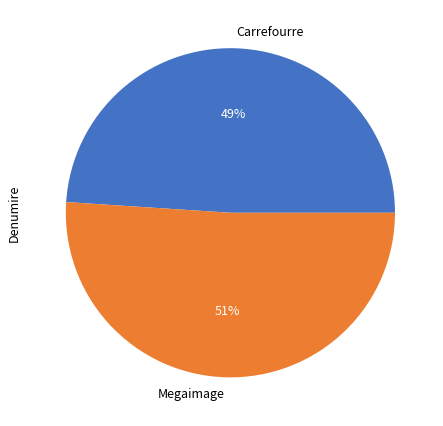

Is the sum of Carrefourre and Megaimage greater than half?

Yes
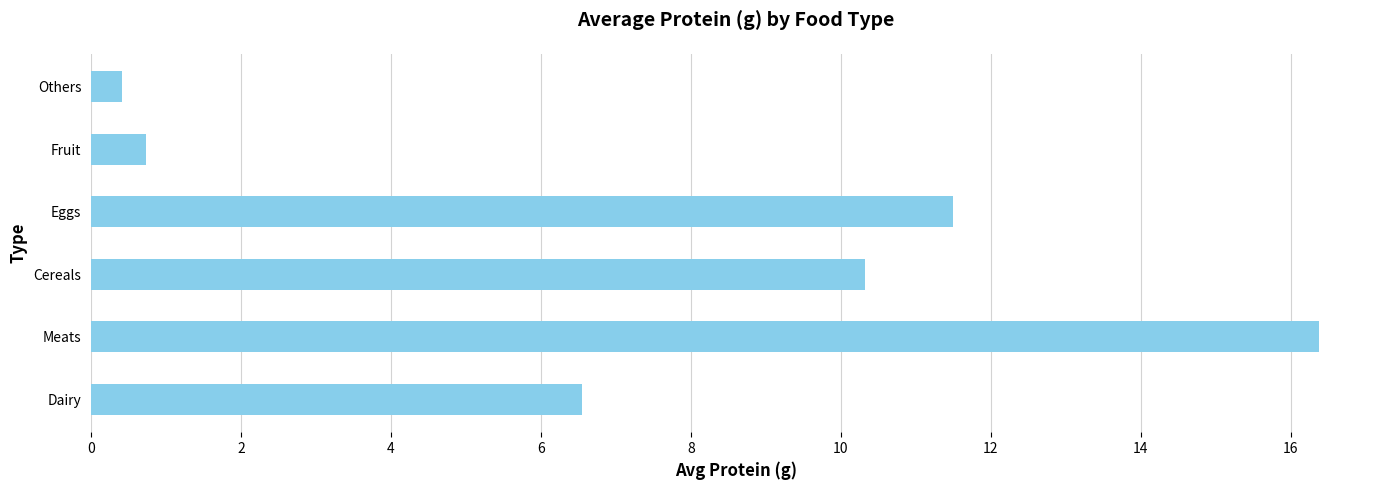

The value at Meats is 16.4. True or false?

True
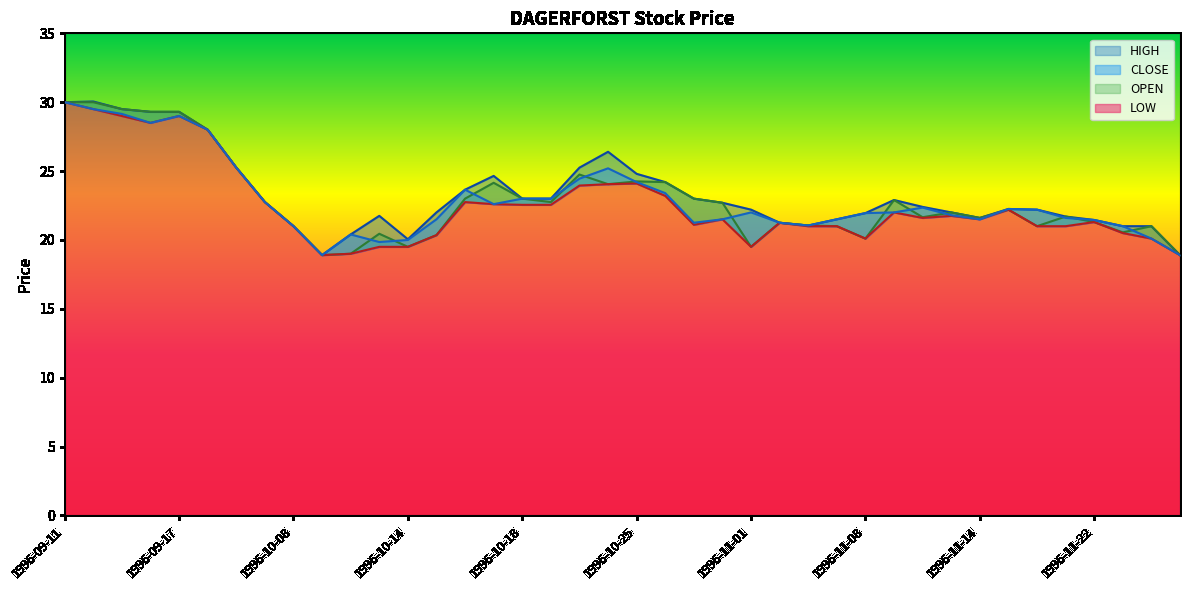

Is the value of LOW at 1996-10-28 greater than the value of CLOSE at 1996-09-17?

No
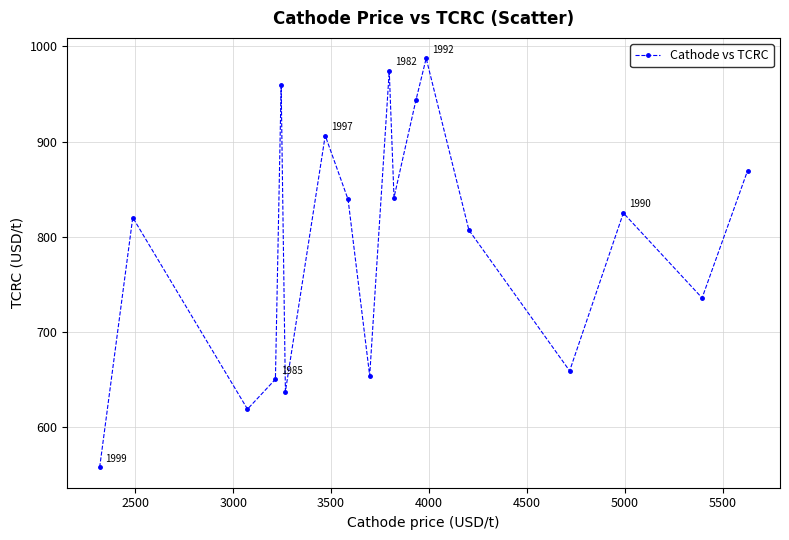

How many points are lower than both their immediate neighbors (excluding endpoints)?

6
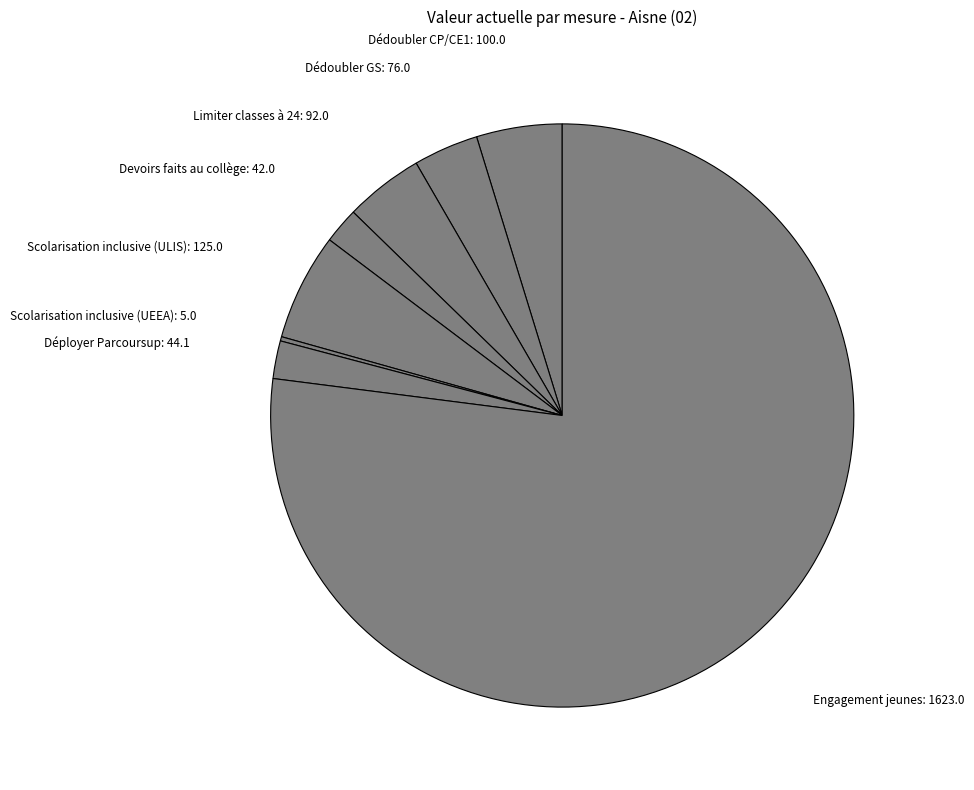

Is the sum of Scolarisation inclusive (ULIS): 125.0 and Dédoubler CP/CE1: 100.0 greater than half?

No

→ **What is being asked**
Reproduce the text of all five items above verbatim, omitting the pictures.

→ **Written response**
Is the sum of Carrefourre and Megaimage greater than half?

Yes

The value at Meats is 16.4. True or false?

True

Is the value of LOW at 1996-10-28 greater than the value of CLOSE at 1996-09-17?

No

How many points are lower than both their immediate neighbors (excluding endpoints)?

6

Is the sum of Scolarisation inclusive (ULIS): 125.0 and Dédoubler CP/CE1: 100.0 greater than half?

No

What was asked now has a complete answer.